━━ Records to use ━━
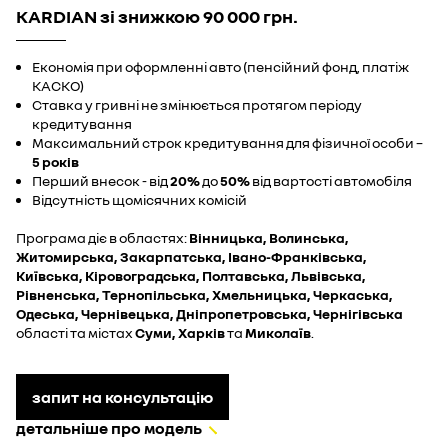
KARDIAN зі знижкою 90 000 грн.
Економія при оформленні авто (пенсійний фонд, платіж
КАСКО)
Ставка у гривні не змінюється протягом періоду
кредитування
Максимальний строк кредитування для фізичної особи –
5 років
Перший внесок - від
20%
до
50%
від вартості автомобіля
Відсутність щомісячних комісій
Програма діє в областях:
Вінницька, Волинська,
Житомирська, Закарпатська, Івано-Франківська,
Київська, Кіровоградська, Полтавська, Львівська,
Рівненська, Тернопільська, Хмельницька, Черкаська,
Одеська, Чернівецька, Дніпропетровська, Чернігівська
області та містах
Суми, Харків
та
Миколаїв
.
запит на консультацію
детальніше про модель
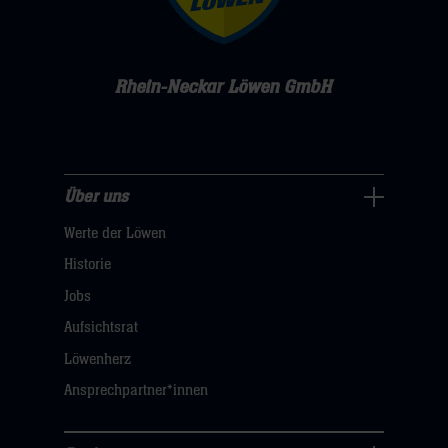
Rhein-Neckar Löwen GmbH
Über uns
Über
Werte der Löwen
uns
Navigation
Historie
öffnen,
Jobs
dann
Aufsichtsrat
klicken
Löwenherz
sie
Ansprechpartner*innen
hier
━━━
**What this task involves**
Collect every line from the entries above that contains the word "кредитування".

**Answer to this problem**
кредитування
Максимальний строк кредитування для фізичної особи –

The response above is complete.